Carbon offsetting: Tread carefully
If we are to stay within the planet’s liveable boundaries, we need to halve global emissions by 2030.
As companies grapple with building and implementing sustainability strategy, they often turn to offsetting to neutralise emissions currently generated by their operations.
On the surface, planting trees, mangrove swamps, rewilding projects might sound like a great solution to mitigate your company's emissions, however it’s not quite as simple as one might first think and we urge you to spend a little time understanding why.
There are some excellent schemes in place which truly deliver environmental benefits and support local economies, but there are also a few rogues out there so please do some research or take advice.
Below, we outline a few of the questions to ask before proceeding with offsetting:
What is my climate ambition and can I achieve it without offsetting? Consider (energy) elimination, reduction and substitution as preferred options.

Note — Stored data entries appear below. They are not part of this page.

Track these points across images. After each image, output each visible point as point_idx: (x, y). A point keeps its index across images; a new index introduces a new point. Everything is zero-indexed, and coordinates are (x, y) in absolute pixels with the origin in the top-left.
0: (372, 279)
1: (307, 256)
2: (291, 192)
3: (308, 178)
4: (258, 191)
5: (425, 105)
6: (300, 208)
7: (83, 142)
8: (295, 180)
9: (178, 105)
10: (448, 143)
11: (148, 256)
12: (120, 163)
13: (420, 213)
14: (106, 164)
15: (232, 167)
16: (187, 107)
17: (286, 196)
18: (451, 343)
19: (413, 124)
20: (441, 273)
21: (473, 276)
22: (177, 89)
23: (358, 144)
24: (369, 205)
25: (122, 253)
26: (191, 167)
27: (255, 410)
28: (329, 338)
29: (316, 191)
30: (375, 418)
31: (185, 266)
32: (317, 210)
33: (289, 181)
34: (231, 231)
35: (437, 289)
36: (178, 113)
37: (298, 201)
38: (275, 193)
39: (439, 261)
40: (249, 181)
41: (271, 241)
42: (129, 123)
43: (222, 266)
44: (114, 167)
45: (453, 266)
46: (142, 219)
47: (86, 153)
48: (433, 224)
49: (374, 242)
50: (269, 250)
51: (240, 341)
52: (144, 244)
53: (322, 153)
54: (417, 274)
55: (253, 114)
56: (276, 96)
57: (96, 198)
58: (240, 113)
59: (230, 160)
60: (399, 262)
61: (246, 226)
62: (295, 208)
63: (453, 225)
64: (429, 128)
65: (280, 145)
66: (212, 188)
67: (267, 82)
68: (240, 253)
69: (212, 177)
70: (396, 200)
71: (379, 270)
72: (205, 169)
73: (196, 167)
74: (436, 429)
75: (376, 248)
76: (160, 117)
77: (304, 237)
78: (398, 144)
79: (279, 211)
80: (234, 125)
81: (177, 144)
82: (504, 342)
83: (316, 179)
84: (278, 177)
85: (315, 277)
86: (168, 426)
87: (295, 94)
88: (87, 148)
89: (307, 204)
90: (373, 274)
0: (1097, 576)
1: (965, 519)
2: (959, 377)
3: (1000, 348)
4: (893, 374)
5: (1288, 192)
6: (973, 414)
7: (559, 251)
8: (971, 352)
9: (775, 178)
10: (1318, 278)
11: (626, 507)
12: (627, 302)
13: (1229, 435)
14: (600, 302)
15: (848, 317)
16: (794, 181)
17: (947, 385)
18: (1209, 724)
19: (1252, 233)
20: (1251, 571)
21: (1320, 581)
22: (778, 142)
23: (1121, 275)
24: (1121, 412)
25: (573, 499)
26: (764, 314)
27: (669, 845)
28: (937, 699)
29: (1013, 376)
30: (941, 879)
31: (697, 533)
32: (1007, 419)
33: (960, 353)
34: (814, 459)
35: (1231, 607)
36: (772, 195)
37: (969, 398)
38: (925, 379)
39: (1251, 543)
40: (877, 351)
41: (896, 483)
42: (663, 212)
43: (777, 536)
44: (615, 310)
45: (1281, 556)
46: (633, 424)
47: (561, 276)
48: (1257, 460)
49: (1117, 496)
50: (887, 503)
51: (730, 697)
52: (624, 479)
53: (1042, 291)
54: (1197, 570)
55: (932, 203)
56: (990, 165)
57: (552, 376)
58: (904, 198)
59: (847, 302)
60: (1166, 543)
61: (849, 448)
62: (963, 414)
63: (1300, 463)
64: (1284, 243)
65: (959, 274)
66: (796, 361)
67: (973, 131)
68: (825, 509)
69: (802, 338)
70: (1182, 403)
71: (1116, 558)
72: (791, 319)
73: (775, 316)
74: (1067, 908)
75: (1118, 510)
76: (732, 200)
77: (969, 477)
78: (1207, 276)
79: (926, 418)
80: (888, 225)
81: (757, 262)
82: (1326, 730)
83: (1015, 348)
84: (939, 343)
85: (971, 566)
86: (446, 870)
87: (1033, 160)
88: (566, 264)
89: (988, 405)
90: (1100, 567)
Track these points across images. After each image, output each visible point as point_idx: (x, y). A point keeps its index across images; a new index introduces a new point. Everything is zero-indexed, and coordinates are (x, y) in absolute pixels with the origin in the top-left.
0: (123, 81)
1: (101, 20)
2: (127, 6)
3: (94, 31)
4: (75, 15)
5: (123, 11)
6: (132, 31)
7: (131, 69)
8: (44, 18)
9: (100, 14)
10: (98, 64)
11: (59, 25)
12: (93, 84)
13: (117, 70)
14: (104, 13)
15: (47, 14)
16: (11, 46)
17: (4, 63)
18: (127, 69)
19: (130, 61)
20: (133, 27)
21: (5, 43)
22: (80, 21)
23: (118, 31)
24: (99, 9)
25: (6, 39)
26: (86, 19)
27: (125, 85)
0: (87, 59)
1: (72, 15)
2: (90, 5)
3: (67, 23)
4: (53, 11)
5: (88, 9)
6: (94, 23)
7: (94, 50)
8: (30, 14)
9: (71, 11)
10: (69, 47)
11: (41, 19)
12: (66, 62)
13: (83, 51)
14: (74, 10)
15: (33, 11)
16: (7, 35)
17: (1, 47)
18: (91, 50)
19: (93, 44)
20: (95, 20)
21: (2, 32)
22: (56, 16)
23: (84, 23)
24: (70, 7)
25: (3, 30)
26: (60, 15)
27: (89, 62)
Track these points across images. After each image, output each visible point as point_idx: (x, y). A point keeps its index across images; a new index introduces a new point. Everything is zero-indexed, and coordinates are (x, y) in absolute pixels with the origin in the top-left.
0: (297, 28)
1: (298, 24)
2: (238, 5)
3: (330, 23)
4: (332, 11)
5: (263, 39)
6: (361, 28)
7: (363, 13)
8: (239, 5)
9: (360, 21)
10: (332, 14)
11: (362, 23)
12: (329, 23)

Are carbon credits on offer verified? Research the projects and request proof of audit.
Do the offsetting projects fit with our business model or priorities? If not, your offsetting can be devalued and considered as greenwash.
The bigger issues are market-related. It isn’t currently standardised, centralised or organised. As we write, carbon is vastly under priced but this is likely to change very soon under the remit of the Taskforce on Scaling Voluntary Carbon Markets, co-founded by Mark Carney.
In summary, carbon offsetting does play a role while businesses transition to low-carbon ways of operating but could really damage your corporate reputation if not used in the right way.
Offsetting emissions should be the last resort for a company, once they have taken every measure to reduce emissions. It is not a long term solution and shouldn’t be considered as one.